La infidelidad se llena de mentiras, y eso es lo más hiriente de todo el asunto, claro que sí. Hay MUCHA gente que dice tener "valores", pero como no dicen exactamente qué valores tienen y cuáles no, como no hacen el inventario... no nos dejan saber qué hay detrás de esa palabra que suena tan genérica. Los diez mandamientos, por lo menos, eran más explícitos: vos no tenías que matar ni decir el nombre de Dios en vano ni desear a la mujer de tu prójimo. Punto. Si fallabas uno de diez... decíme qué "uno de diez", darling, porque la palabra "valores" así, tan general, no me sirve para entenderte. ;)

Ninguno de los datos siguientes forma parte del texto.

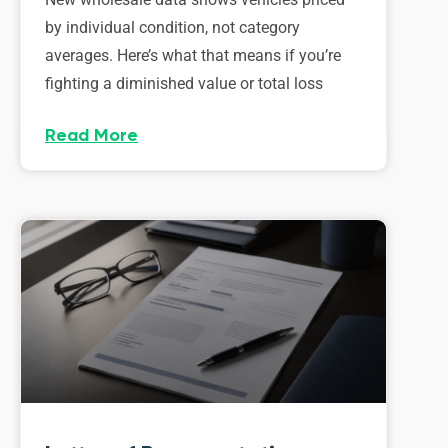
by individual condition, not category
averages. Here’s what that means if you’re
fighting a diminished value or total loss
Read More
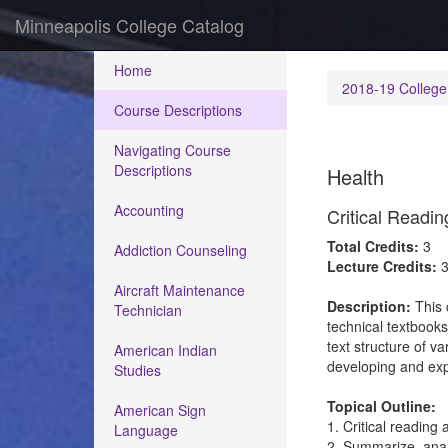
Minneapolis College Catalog
Home
2018-19 College
Course Descriptions
Navigating Course
Descriptions
Health
Accounting
Critical Readi
Total Credits:
3
Addiction Counseling
Lecture Credits:
Aircraft Maintenance
Description:
This 
Technician
technical textbook
text structure of va
American Indian
developing and exp
Studies
Topical Outline:
American Sign
1. Critical reading 
Language
2. Summarize, analy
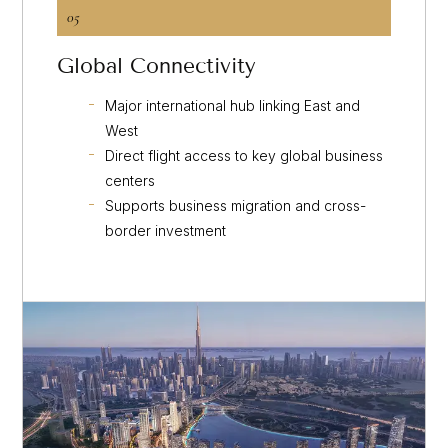
05
Global Connectivity
Major international hub linking East and
West
Direct flight access to key global business
centers
Supports business migration and cross-
border investment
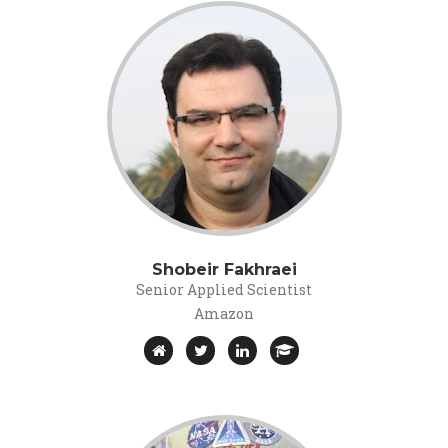
Shobeir Fakhraei
Senior Applied Scientist
Amazon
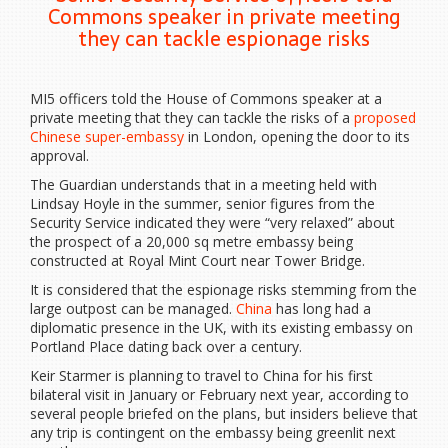
Commons speaker in private meeting
they can tackle espionage risks
MI5 officers told the House of Commons speaker at a
private meeting that they can tackle the risks of a
proposed
Chinese super-embassy
in London, opening the door to its
approval.
The Guardian understands that in a meeting held with
Lindsay Hoyle in the summer, senior figures from the
Security Service indicated they were “very relaxed” about
the prospect of a 20,000 sq metre embassy being
constructed at Royal Mint Court near Tower Bridge.
It is considered that the espionage risks stemming from the
large outpost can be managed.
China
has long had a
diplomatic presence in the UK, with its existing embassy on
Portland Place dating back over a century.
Keir Starmer is planning to travel to China for his first
bilateral visit in January or February next year, according to
several people briefed on the plans, but insiders believe that
any trip is contingent on the embassy being greenlit next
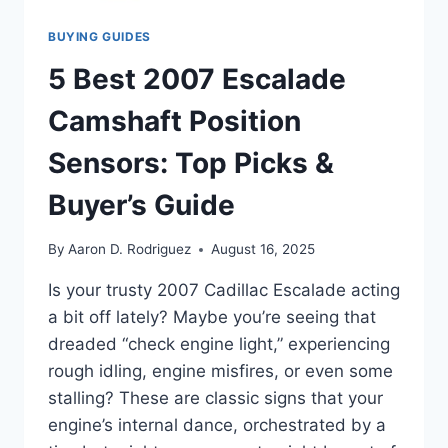
BUYING GUIDES
5 Best 2007 Escalade
Camshaft Position
Sensors: Top Picks &
Buyer’s Guide
By
Aaron D. Rodriguez
August 16, 2025
Is your trusty 2007 Cadillac Escalade acting
a bit off lately? Maybe you’re seeing that
dreaded “check engine light,” experiencing
rough idling, engine misfires, or even some
stalling? These are classic signs that your
engine’s internal dance, orchestrated by a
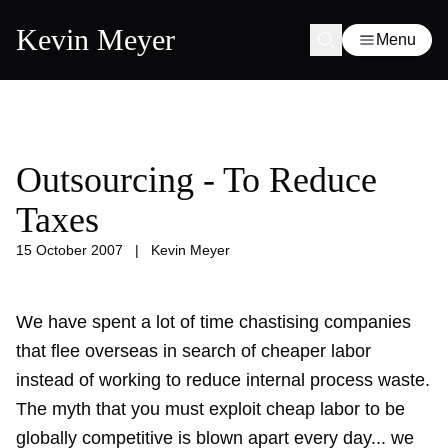
Kevin Meyer
Menu
Outsourcing - To Reduce
Taxes
15 October 2007
|
Kevin Meyer
We have spent a lot of time chastising companies
that flee overseas in search of cheaper labor
instead of working to reduce internal process waste.
The myth that you must exploit cheap labor to be
globally competitive is blown apart every day... we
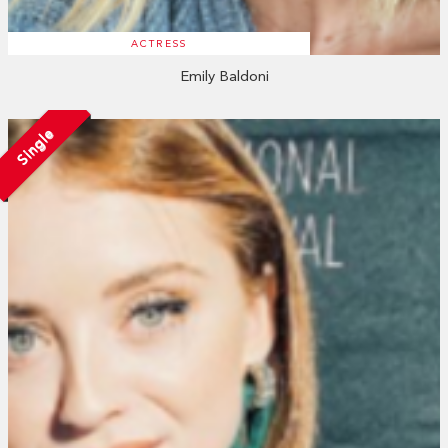
ACTRESS
Emily Baldoni
Single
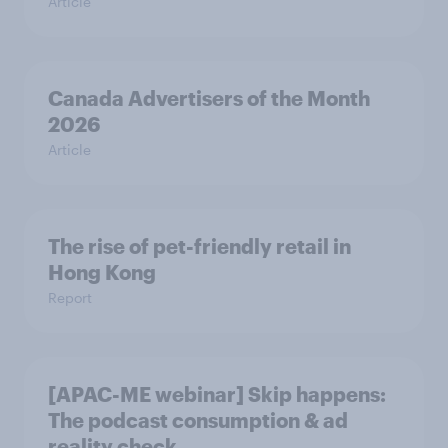
Article
Canada Advertisers of the Month
2026
Article
The rise of pet-friendly retail in
Hong Kong
Report
[APAC-ME webinar] Skip happens:
The podcast consumption & ad
reality check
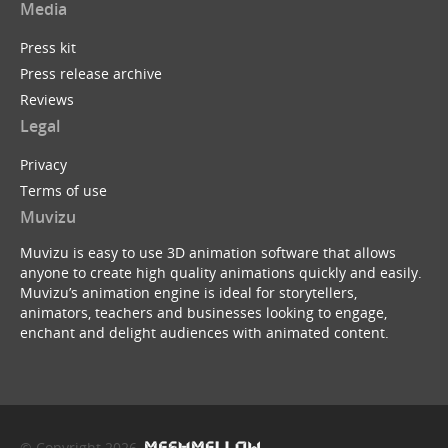
Media
Press kit
Press release archive
Reviews
Legal
Privacy
Terms of use
Muvizu
Muvizu is easy to use 3D animation software that allows
anyone to create high quality animations quickly and easily.
Muvizu’s animation engine is ideal for storytellers,
animators, teachers and businesses looking to engage,
enchant and delight audiences with animated content.
© Copyright 2026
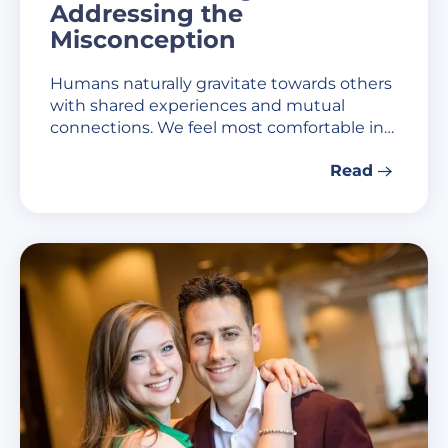
Addressing the
Misconception
Humans naturally gravitate towards others
with shared experiences and mutual
connections. We feel most comfortable in…
Read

Beso grande. Excelente post.

Miss Neumann dijo...

Que dificil tema... creo que racionalmente nunca lo perdonaría, creo q no quisiera saberlo... que no limpien sus culpas lastimando a mi, eso sería puro egoiosmo... o no?

Inés dijo...

ojos que no ven, corazón que no siente, si, peeero si llego a tener alguna duda irè en busca de la respuesta y hasta que no la encuentre no paro, osea prefiero descubrirlo todo y ya. Coincido en que si fue una vez y nada más, y se arrepiente, es probable que perdone, pero si fue en reiteradas veces con la misma persona o con distintas ahi ya no, porque estaría con una persona que no tiene autoestima o que está enamorada de mi, probablemente, es todo probable porque a SEGURO se lo llevaron preso! ja!

Eduardo Silva dijo...

jajaja interesante post, un poco pesimista, pero bueno, entiendo q despues de 3 infidelidades no se puede ser muy optimista, saludos!!

Romina dijo...

Solo cuando dejas la ceguera...hay aire...vida otra vez...alivio...y un poco de esperanza.

Romina dijo...

Solo cuando dejamos la ceguera hay paz de nuevo. Vivir ciego es vivir en sosobra, con miedo a que eso tan debil se rompa en cualquier minuto. Una vez roto...si...duele..y mucho, pero al menos volves a sentir algo...REAL!